El viejo sentido de la honra

Gabriel Adrián Quiñónez Díaz
Gabriel Adrián Quiñónez Díaz

Pese a la insistencia de los argumentos, a las elucubraciones y a los discursos sobre los derechos. Pese a los alegatos en beneficio de incontables personajes, pese a la jurisprudencia, densa, farragosa y agobiante. Pese a que las leyes se multiplican, cargadas de mala poesía y de peor redacción, y pese a la proliferación de los núcleos de poder que dicen defender a las personas, pese a todo eso, hemos olvidado la dignidad, ese pequeño gran detalle, esa nota distintiva de la humanidad de cada cual.

Hemos aislado el viejo sentido de la honra. Y de ese modo, se ha invalidado el sonrojo y ha caducado la vergüenza.

El contratiempo que vivimos no es solamente político y legal. Es una crisis integral de las instituciones, es la quiebra del Estado de Derechos, es el miedo a mirarse al espejo porque refleja las negaciones y en cada una de las complicidades.

El descalabro es, ante todo, moral. La evidencia está en cualquier noticiero, en todos los diarios y en cada una de las redes.
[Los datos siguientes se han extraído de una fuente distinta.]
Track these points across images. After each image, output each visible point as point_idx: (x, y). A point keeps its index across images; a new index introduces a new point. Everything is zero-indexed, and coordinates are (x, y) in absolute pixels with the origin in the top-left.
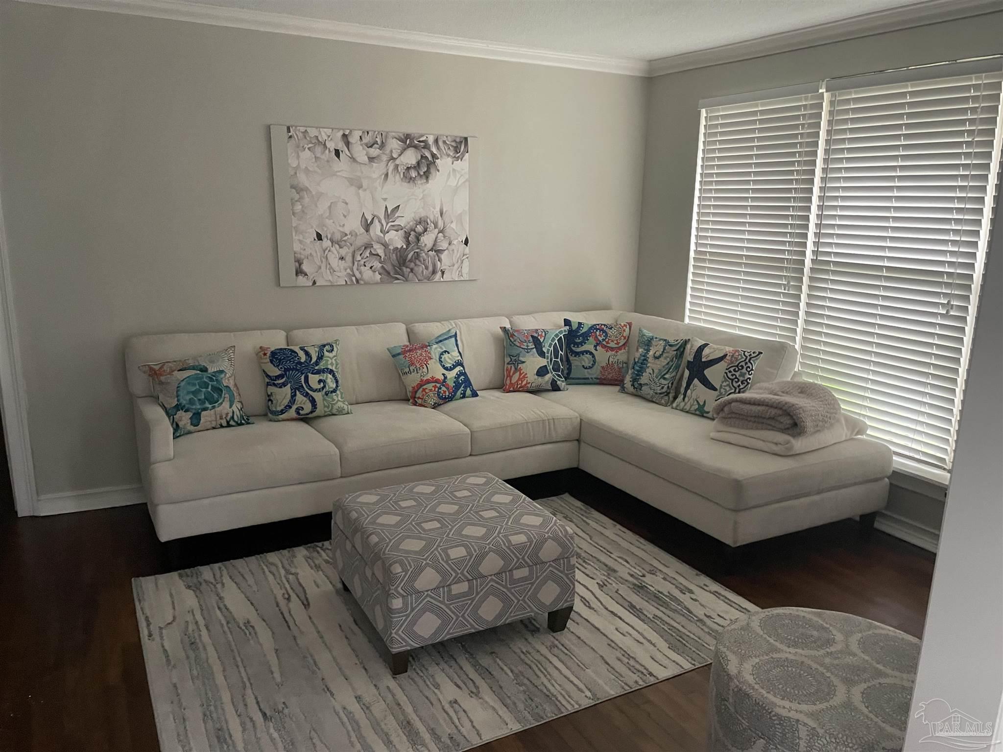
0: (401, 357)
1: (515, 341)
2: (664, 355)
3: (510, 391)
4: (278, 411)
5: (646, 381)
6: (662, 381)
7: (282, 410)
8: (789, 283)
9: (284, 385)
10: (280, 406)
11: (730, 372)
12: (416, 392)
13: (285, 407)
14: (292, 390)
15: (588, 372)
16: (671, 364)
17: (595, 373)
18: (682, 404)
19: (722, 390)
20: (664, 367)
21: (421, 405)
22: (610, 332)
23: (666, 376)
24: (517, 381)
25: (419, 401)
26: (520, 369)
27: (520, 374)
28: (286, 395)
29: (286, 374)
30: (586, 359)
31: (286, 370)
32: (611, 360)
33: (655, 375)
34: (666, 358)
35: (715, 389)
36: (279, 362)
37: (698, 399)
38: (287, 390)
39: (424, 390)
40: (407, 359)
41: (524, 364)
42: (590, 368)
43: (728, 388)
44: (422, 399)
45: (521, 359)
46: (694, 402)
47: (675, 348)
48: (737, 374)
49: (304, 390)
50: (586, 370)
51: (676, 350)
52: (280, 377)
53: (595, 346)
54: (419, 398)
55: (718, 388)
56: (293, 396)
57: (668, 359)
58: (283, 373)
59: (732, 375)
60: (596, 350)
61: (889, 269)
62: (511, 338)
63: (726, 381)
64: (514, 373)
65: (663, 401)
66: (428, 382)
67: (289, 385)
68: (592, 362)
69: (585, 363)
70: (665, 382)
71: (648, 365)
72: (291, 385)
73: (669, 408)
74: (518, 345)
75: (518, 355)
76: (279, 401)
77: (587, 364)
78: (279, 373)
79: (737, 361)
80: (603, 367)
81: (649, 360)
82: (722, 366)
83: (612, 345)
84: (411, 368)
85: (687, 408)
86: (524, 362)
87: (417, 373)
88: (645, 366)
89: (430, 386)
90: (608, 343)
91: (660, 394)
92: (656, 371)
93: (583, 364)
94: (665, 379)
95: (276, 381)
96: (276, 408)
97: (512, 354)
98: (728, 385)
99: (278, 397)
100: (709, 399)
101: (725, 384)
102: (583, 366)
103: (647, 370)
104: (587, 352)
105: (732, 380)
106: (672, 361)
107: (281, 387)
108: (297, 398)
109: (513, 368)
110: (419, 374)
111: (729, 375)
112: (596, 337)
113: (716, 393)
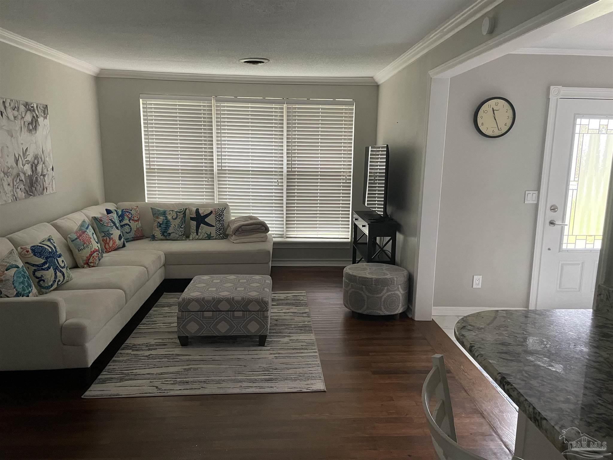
0: (78, 240)
1: (104, 223)
2: (178, 217)
3: (110, 252)
4: (49, 286)
5: (172, 231)
6: (181, 229)
7: (52, 284)
8: (208, 179)
9: (49, 268)
10: (50, 282)
11: (217, 218)
12: (89, 259)
13: (53, 282)
14: (54, 270)
15: (129, 235)
16: (182, 221)
17: (132, 235)
18: (197, 236)
19: (217, 226)
20: (180, 223)
21: (93, 267)
22: (132, 212)
23: (182, 227)
24: (112, 245)
25: (92, 264)
26: (112, 238)
27: (113, 241)
28: (52, 273)
29: (48, 261)
30: (126, 228)
31: (47, 258)
32: (138, 226)
33: (177, 227)
34: (179, 218)
35: (214, 226)
36: (40, 254)
37: (207, 233)
38: (51, 270)
39: (93, 257)
40: (82, 241)
41: (113, 235)
42: (130, 232)
43: (218, 225)
44: (93, 263)
45: (111, 232)
46: (204, 234)
47: (182, 213)
48: (220, 218)
49: (59, 269)
50: (128, 234)
51: (183, 214)
52: (45, 263)
53: (129, 221)
54: (91, 263)
55: (215, 226)
56: (56, 274)
57: (181, 219)
58: (46, 260)
59: (219, 219)
60: (130, 222)
61: (252, 171)
62: (101, 222)
63: (217, 222)
64: (109, 241)
65: (184, 238)
66: (94, 252)
67: (52, 267)
68: (130, 229)
69: (127, 230)
70: (183, 229)
71: (171, 223)
72: (53, 268)
73: (188, 241)
74: (106, 225)
75: (108, 231)
76: (49, 279)
77: (128, 231)
78: (43, 261)
79: (218, 213)
80: (135, 231)
81: (170, 221)
82: (212, 216)
83: (136, 219)
84: (85, 246)
85: (200, 237)
86: (113, 234)
87: (88, 248)
88: (169, 224)
89: (95, 254)
90: (134, 218)
91: (181, 235)
92: (177, 226)
93: (126, 231)
94: (182, 228)
95: (43, 267)
96: (48, 284)
97: (104, 230)
98: (218, 223)
99: (48, 277)
100: (212, 231)
101: (217, 223)
102: (126, 232)
103: (171, 226)
104: (126, 224)
105: (219, 221)
106: (182, 219)
107: (48, 270)
108: (57, 274)
109: (108, 239)
110: (89, 248)
111: (217, 219)
112: (127, 216)
113: (215, 227)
Está en la falta del respeto a la vida, a el escándalo semanal, en el olvido de la decencia, en la ley convertida en referente para ingenuos, en papel mojado que sirve como escudo para esconder las picardías, como argumento contra el sentido común, como negociación de lo que se enseña en la universidad.
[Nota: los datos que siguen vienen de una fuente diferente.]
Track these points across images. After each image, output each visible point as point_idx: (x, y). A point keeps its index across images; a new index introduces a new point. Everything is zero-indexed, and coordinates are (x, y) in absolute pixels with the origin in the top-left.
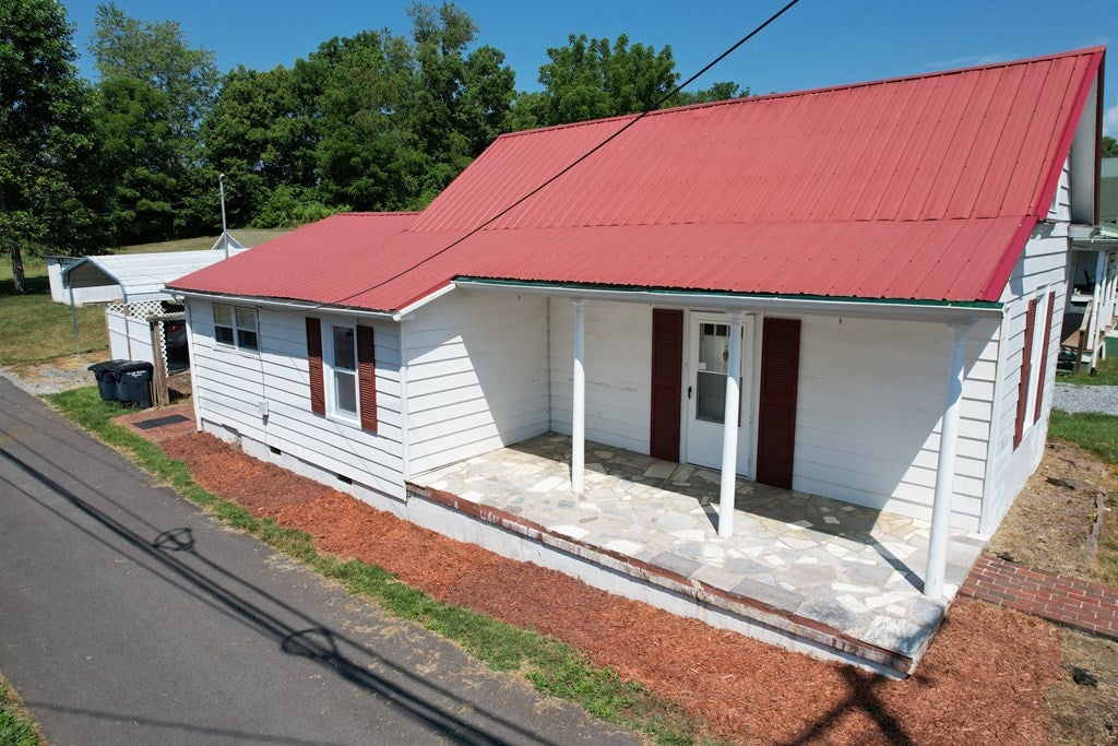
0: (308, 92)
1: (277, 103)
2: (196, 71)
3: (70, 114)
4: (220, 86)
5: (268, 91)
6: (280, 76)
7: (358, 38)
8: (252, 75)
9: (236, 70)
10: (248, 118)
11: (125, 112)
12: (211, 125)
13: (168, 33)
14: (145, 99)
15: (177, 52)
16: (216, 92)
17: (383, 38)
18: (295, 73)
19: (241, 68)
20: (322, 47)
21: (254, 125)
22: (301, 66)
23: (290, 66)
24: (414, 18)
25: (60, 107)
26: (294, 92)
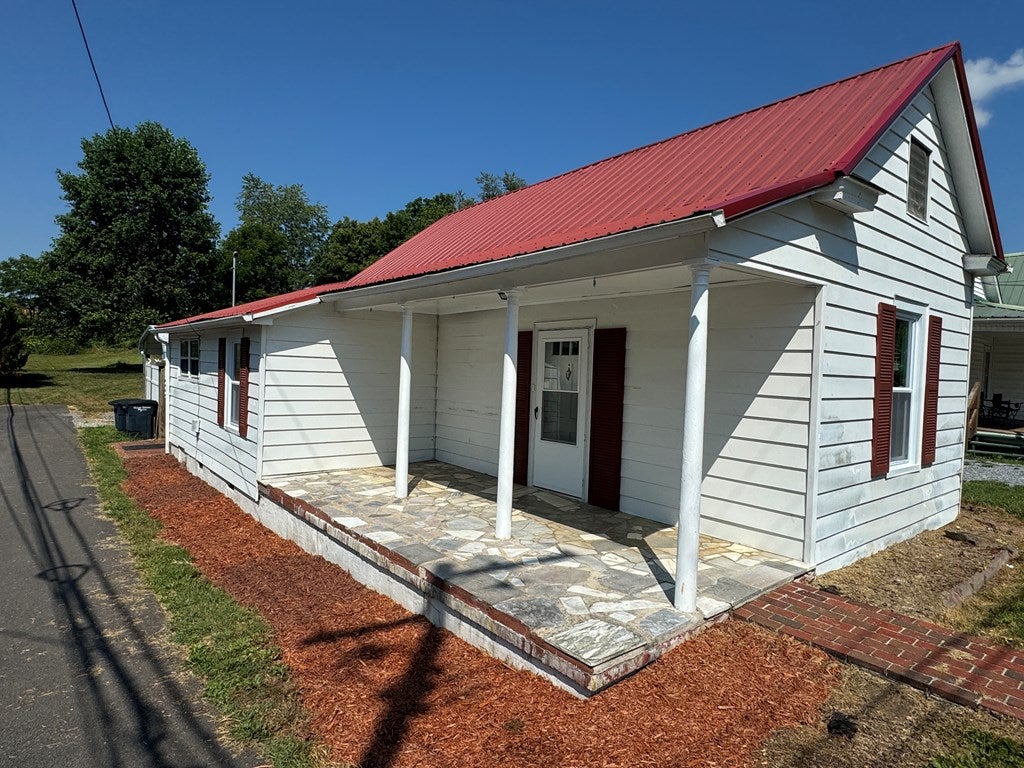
0: (394, 236)
1: (371, 246)
2: (313, 221)
3: (196, 238)
4: (330, 232)
5: (365, 236)
6: (376, 224)
7: (437, 199)
8: (354, 224)
9: (343, 220)
10: (346, 255)
11: (253, 247)
12: (318, 259)
13: (293, 192)
14: (269, 238)
15: (300, 206)
16: (326, 237)
17: (458, 198)
18: (385, 223)
19: (347, 219)
20: (408, 206)
21: (350, 260)
22: (391, 217)
23: (383, 219)
24: (482, 185)
25: (188, 234)
26: (383, 237)
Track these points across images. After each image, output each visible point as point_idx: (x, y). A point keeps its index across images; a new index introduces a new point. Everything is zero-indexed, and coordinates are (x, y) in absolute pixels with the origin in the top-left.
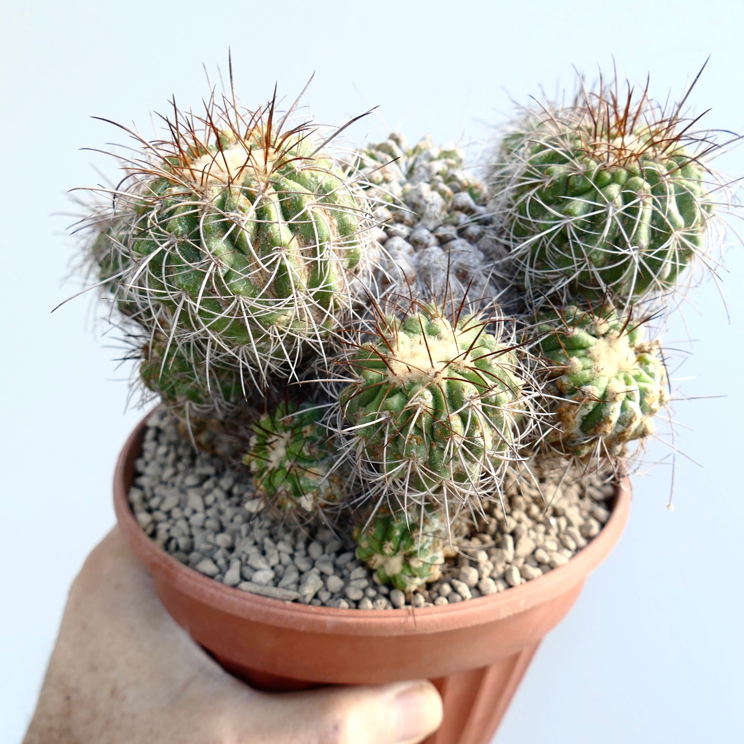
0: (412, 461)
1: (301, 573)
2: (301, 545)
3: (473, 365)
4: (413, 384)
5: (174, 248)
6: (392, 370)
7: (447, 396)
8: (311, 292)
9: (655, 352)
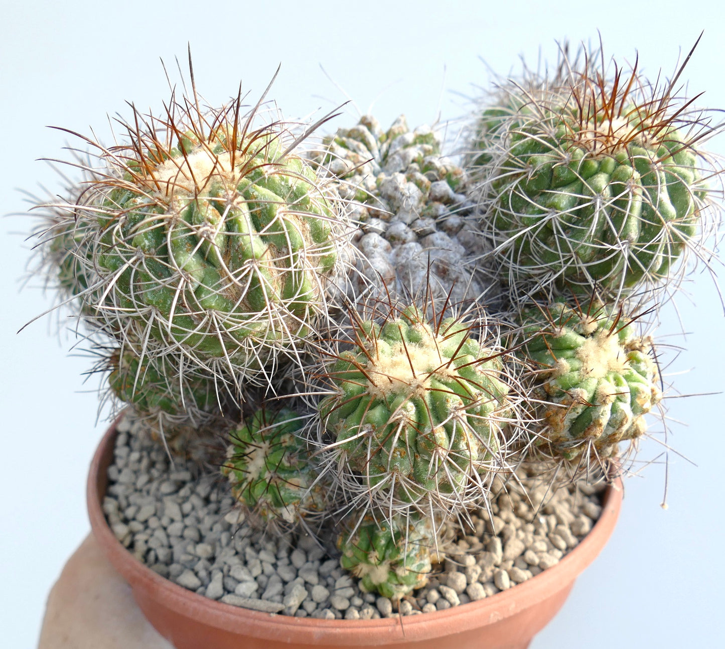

Al tiempo que ocurrió el olvido de la dignidad entendida como compromiso, como derecho y, a la vez, como deber, se inició  el con el daño en las instituciones, porque ellas se sustentan en el piso firme de sociedades sensibles, sensatas de la importancia de cada una de las personas y de las instituciones; sociedades en el imperativo moral rebasa el mandato legal; sociedades en que importa el honor y prevalecen las convicciones sobre los pactos, la austeridad sobre los cálculos y la integridad sobre todo lo demás.

No se trata, por tanto, de encontrar remedios legales solamente, porque la ley no sirve si no hay sentido de la dignidad, y sin principios que la anteceden. La norma sin operadores éticos se convierte en mala consejera de la trampa. La norma, sin sabiduría del legislador, es una mentira promulgada.

Esa norma sin operadores éticos se vuelve en mala consejera de la trampa. La norma, sin sapiencia del legislador, es una mentira promulgada. La norma sin jueces de verdad, no sirve para procesar ni la legitimidad ni para alcanzar la justicia.

Se trata de aceptar el verdadero valor de las personas y de las instituciones, de plantearse la responsabilidad que está detrás de cada derecho, y de honrar la liberad.